No final do vídeo, os três percebem que a técnica não depende apenas de nossas vontades para sair do jeito que temos em mente. Mesmo que queira o tom de azul próximo do índigo, dependendo do clima e da exposição à luz ultravioleta, as cores podem mudar, variando. Os três se mostram um tanto decepcionados ao descobrir que algumas vezes o cianótipo pode se tornar um tanto acinzentado, imprevisível como a vida.

“Indigo” como um todo é um projeto com aspecto minimalista, porém marcante, no qual design e artes se encontram, características comuns em trabalhos passados do grupo BTS. Esses elementos complementam e formam um projeto visual único e pessoal, sendo direcionado a partir das escolhas do artista, acrescentando e dando suporte à obra musical, sem se sobressair ao projeto principal, que é a música.

Referências

  • A. Ji-Hye. Development notes on RM’s solo album, Indigo – album design as a work of art. In: Weverse Magazine. [S. I], 19 jan. 2023. Disponível em: <https://magazine.weverse.io/article/view?ref=main&num=639&lang=en>. Acesso em: 10 de mar. 2023.
  • AMBROSE, Gavin; HARRIS, Paul.

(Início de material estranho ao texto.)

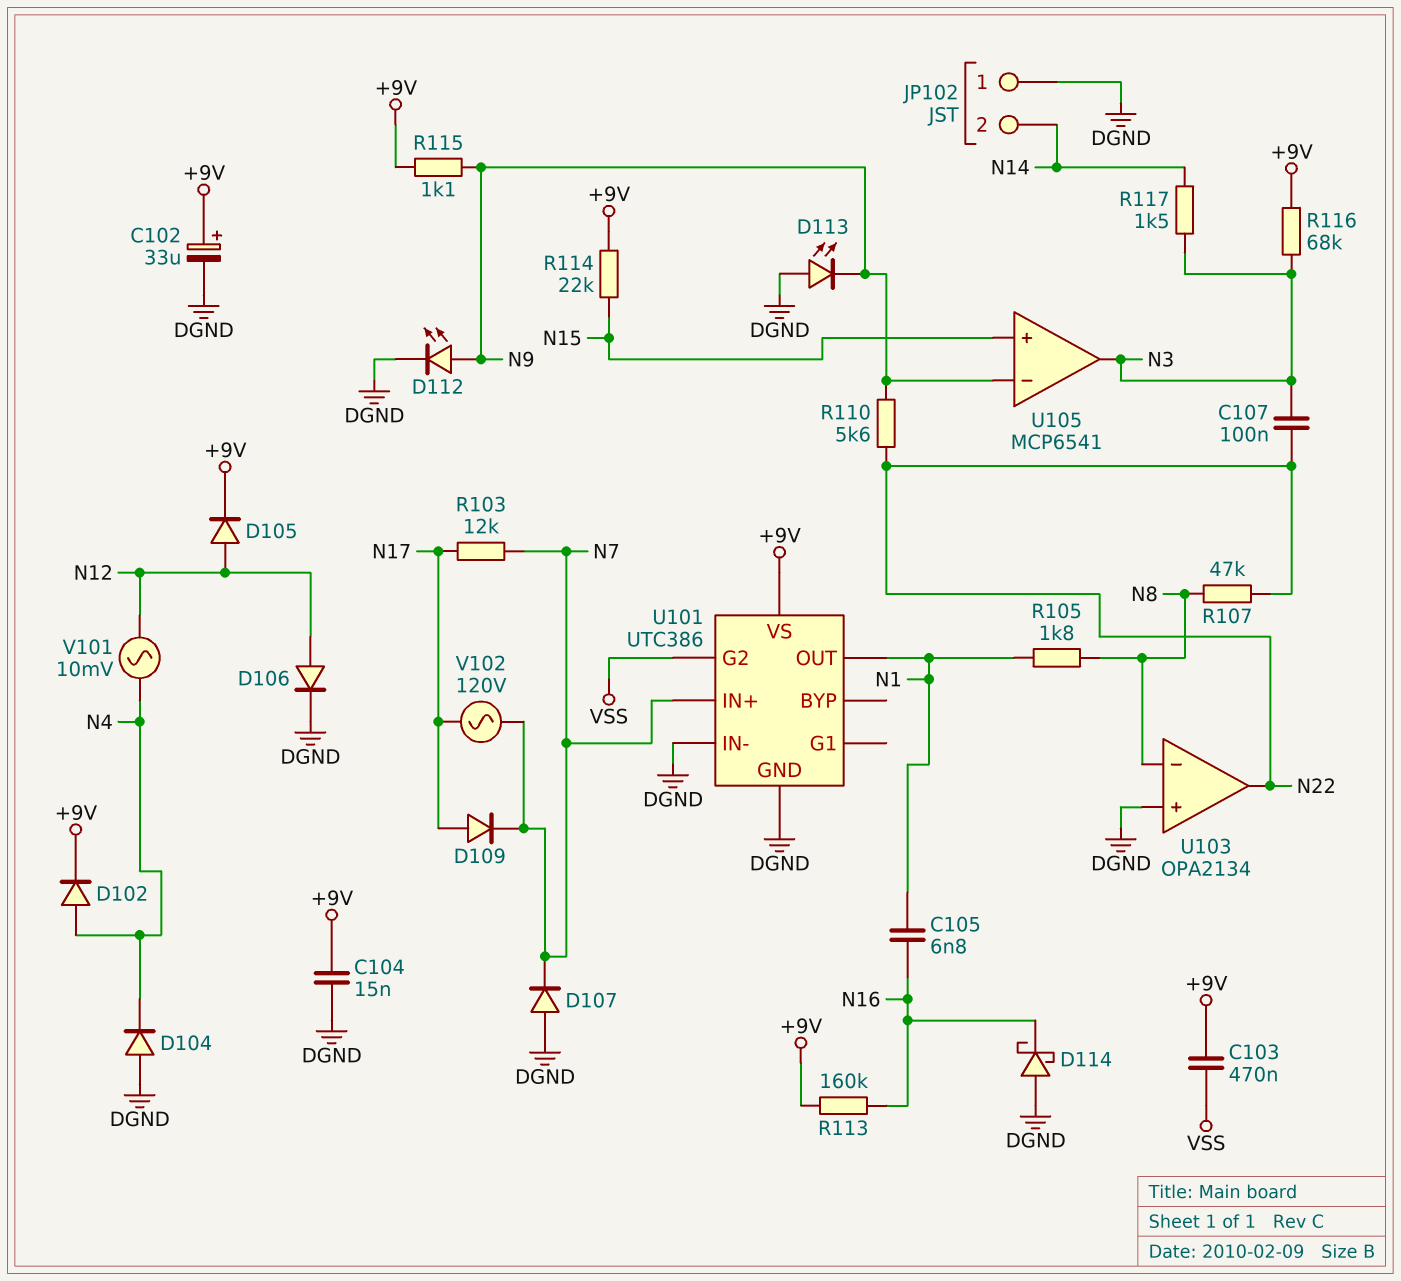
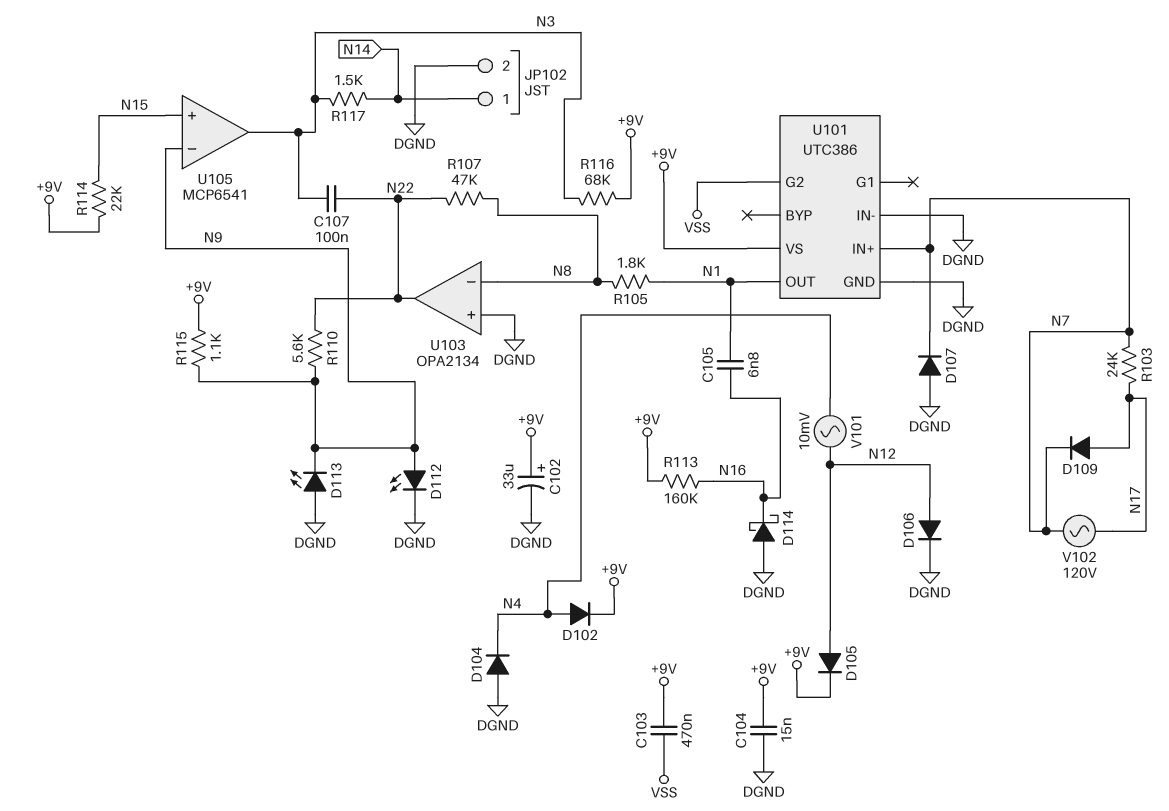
JP102 pin 1: DGND -> N14
JP102 pin 2: N14 -> DGND
R103: 12k (N7, N17) -> 24k (N7, N17)

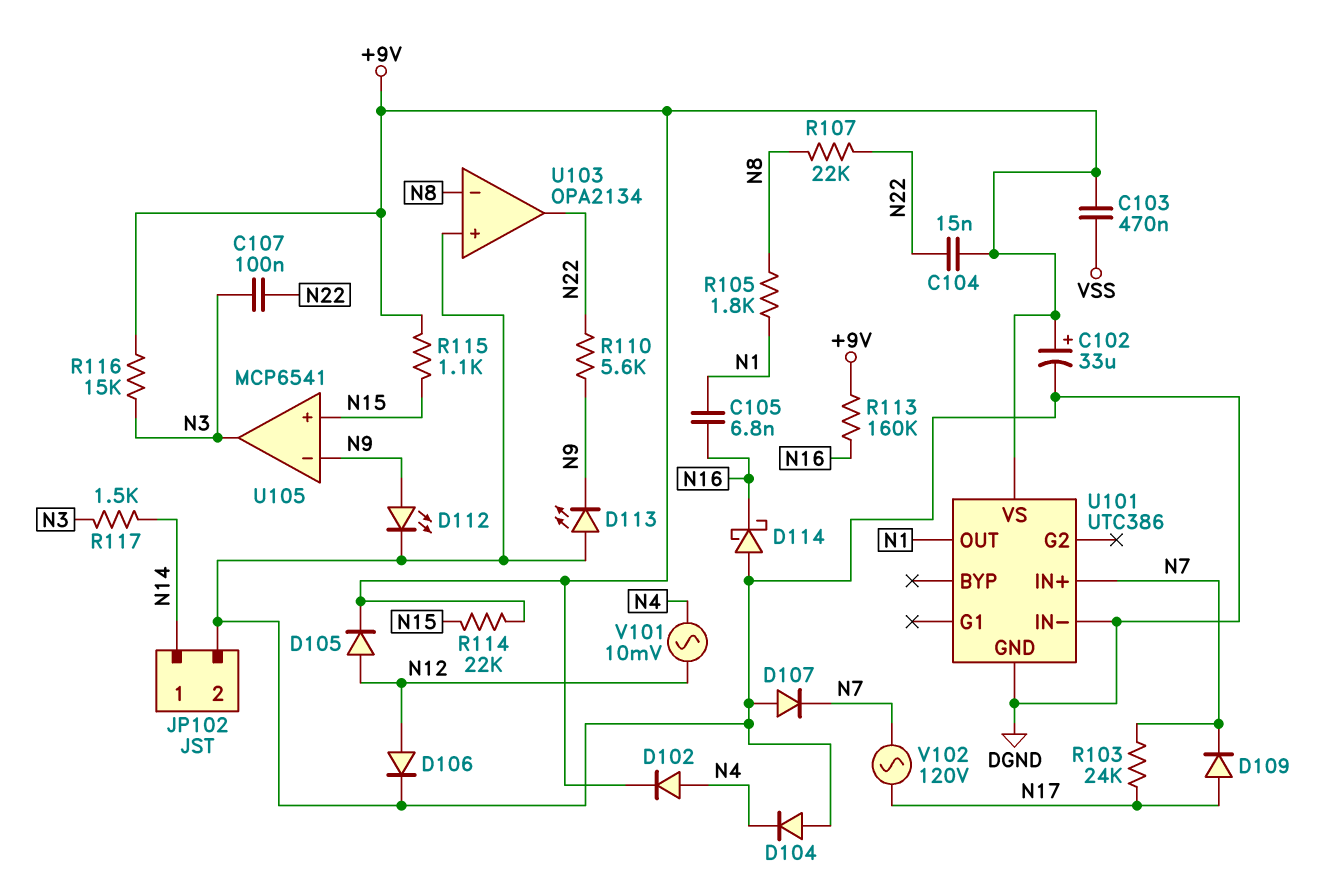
C104: 15nF (+9V, DGND) -> 15nF (+9V, N22)
R107: 47k (N8, N22) -> 22k (N8, N22)
R115: 1.1k (+9V, N9) -> 1.1k (+9V, N15)
R116: 68k (+9V, N3) -> 15k (+9V, N3)
U101 pin G2: VSS -> none

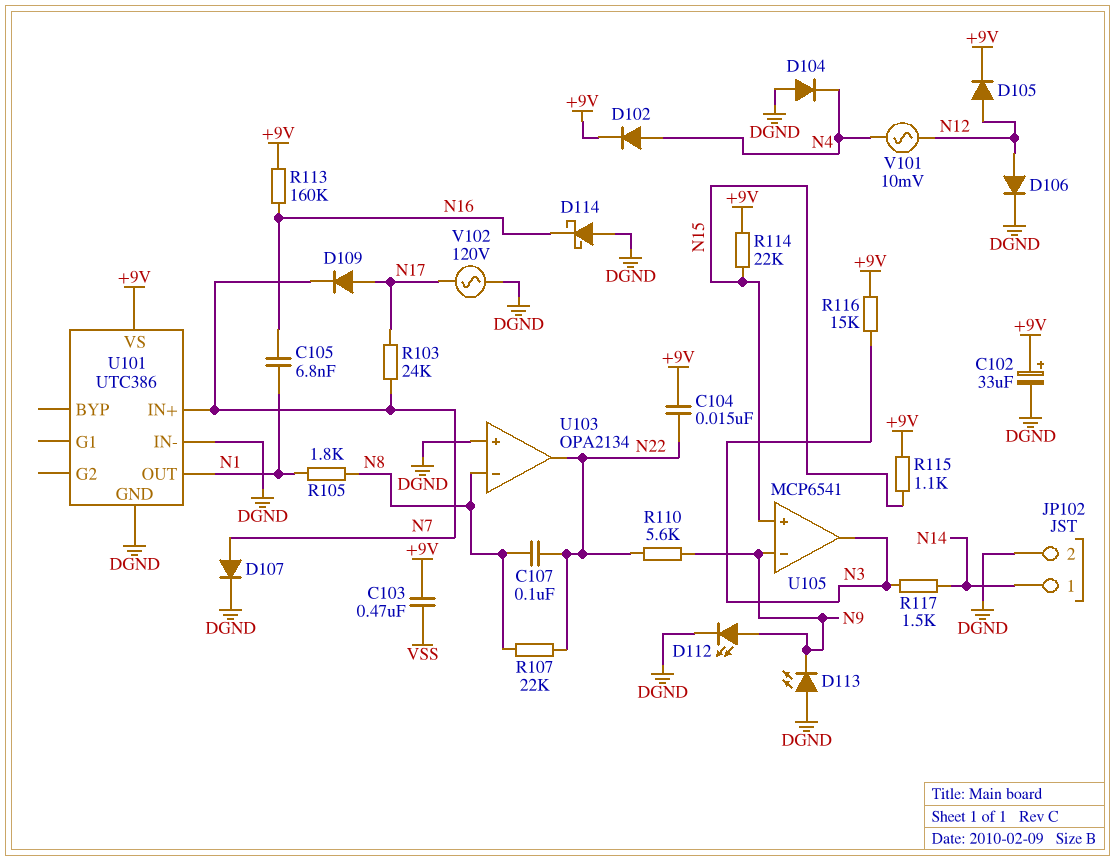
C107: 100nF (N3, N22) -> 100nF (N8, N22)
D107: diode (A DGND, K N7) -> diode (A N7, K DGND)
V102: AC 120V (N7, N17) -> AC 120V (DGND, N17)

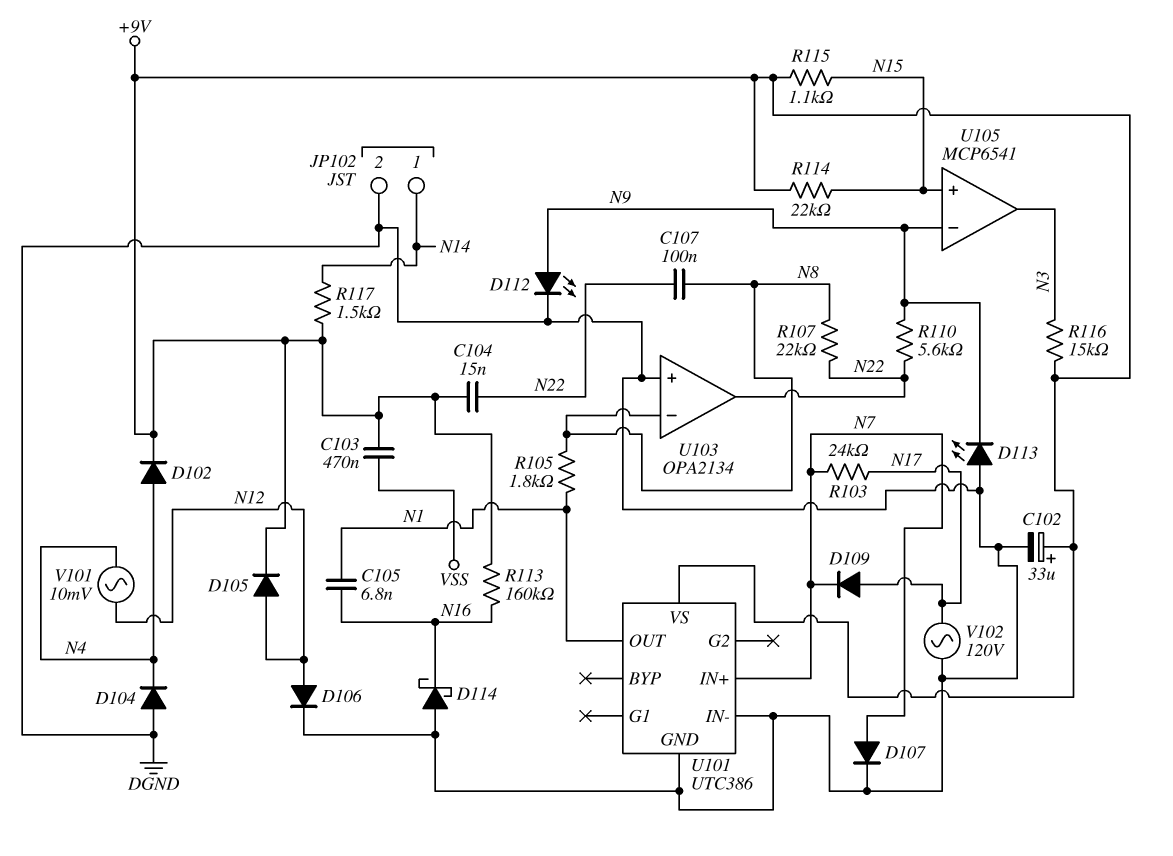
R117: 1.5k (N3, N14) -> 1.5k (+9V, N14)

Fundamentos de Design Criativo; Tradução: Aline Evers. Porto Alegre. Bookman, 2012.

Glossário

  • Família tipográfica: um conjunto de fontes tipográficas com as mesmas características de estilo base, porém com variações de espessura, altura e outros detalhes; mais populares variações: light, regular, itálico, bold. É uma ótima ferramenta, pois oferece diferentes variações que, no entanto, funcionam de forma limpa e consistente, dando uniformidade a um projeto

Uma resposta para “Identidade Visual e Cianotipia de Indigo”

  1. Eu adoro esse albúm e tudo relacionado a ele.
    A cor, a homenagem ao artista Yun Hyun-keun e o fato de ser um registro dos últimos anos na faixa dos 20 do RM
    Azul é minha cor favorita, tenho 26 anos (chegando nos trinta hehe) e recentemente voltei a pintar com aquarela, então por esses aspectos me sinto ligada a esse album. Saber como sua estética foi pensada é muito interessante.